▶ **Text passage**
[Start of section]

Ahto city is the only spaceport - and surface city - on Manaan.


6. 2006. The Elder Scrolls: Oblivion. Jeremy Soule. 
This one is very personal. I bought my first console - an XBox 360 - in Mustapha's in Singapore. I bought 3 games with it. One of them was Oblivion. When I got home and plugged it in, this was the first game I played. While it may look dated today, it was mindblowing then, especially when you finish the prologue and escape from prison and step out into a wide new world. Oh, and the opening narration was by Patrick Stewart, and it had Sean Bean as your companion. He dies, of course.
 (I played this to Hari once. He was quite bewildered, and tried hard to be polite)



7. 2007. Mass Effect. Vigil. Jack Wall
Another personal favourite. I've been Commander Shepard, oh, for thousands of hours, across three games. Mass Effect is a space opera, and you are pitted against extra-terrestrial eldritch abominations intent on destroying sentient life. But the greatest part of the game is not the combat. It's about the people - both human and alien - that you meet, and how you choose to save the galazy. And this piece - the opening music - so full of longing - absolutely captures a moment in the game where you meet a remnant of a long dead species.


8. 2010. Bioshock 2. 10 cents a dance. Ruth Etting
It's not original music that makes a game all the time. Bioshock 2 was nowehere as good as its predecessor., which had one of the greatest gut-punches in gaming. But this piece has stayed in my memory, and for good reason. It's played during a loading screen, and on a gramaphone, in-game.


9. 2010. Mass Effect 2. Suicide Mission. Jack Wall.
Mass Effect 2 is quite simply, one of the best games ever made. Think of it as a dirty dozen in space - where you have to be friend, philosopher and guide to a ragtag bunch of misfits - and travel into deep space to blow up a space station - a suicide mission if there ever was one. ANd if you have done the right things - talked to you teammates, understood what they were good at, helped them with their problems, researched alien tech, upgraded your ship, no one will die in the final mission. And your reward is the look of respect you get from your teammates as you walk through the ship afterwards.

[End of section]

▶ **Try it**
Return, word for word, the stretch of the video game music passage from "9. 2010. Mass" through "the ship afterwards.". The records are separate material, distinct from the video game music passage.

Text data extracted from pages
[Start of section]

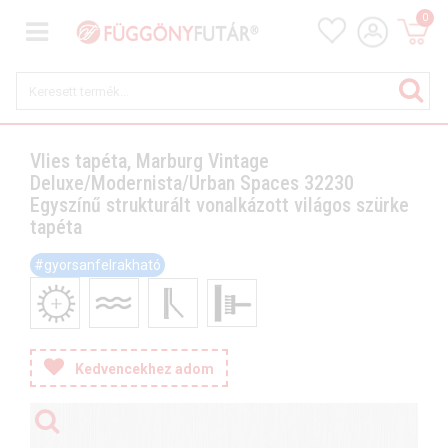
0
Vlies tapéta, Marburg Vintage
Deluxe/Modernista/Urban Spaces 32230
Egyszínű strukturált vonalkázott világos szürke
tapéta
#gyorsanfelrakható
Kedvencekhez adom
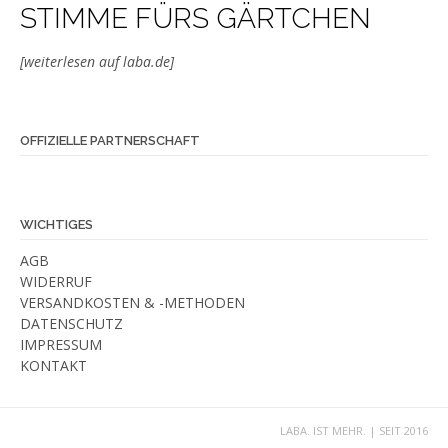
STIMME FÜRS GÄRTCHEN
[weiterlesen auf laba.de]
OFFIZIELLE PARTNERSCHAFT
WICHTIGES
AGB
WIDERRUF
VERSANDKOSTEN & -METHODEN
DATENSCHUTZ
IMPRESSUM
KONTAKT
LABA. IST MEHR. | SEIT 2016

[End of section]
[Start of section]

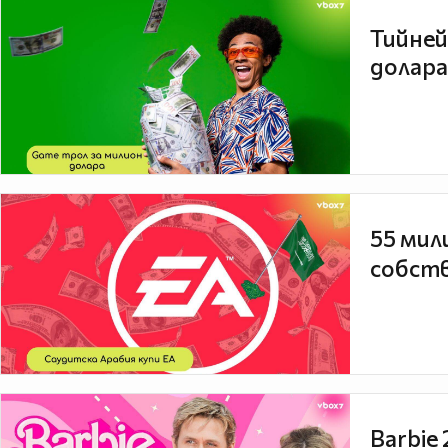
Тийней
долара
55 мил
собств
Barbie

[End of section]
[Start of section]

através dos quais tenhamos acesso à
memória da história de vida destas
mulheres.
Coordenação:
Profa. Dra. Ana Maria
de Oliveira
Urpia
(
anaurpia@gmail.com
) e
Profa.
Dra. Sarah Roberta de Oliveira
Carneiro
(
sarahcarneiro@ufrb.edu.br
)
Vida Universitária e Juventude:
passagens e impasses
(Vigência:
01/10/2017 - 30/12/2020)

[End of section]

▶ **Response to this task**
9. 2010. Mass Effect 2. Suicide Mission. Jack Wall.
Mass Effect 2 is quite simply, one of the best games ever made. Think of it as a dirty dozen in space - where you have to be friend, philosopher and guide to a ragtag bunch of misfits - and travel into deep space to blow up a space station - a suicide mission if there ever was one. ANd if you have done the right things - talked to you teammates, understood what they were good at, helped them with their problems, researched alien tech, upgraded your ship, no one will die in the final mission. And your reward is the look of respect you get from your teammates as you walk through the ship afterwards.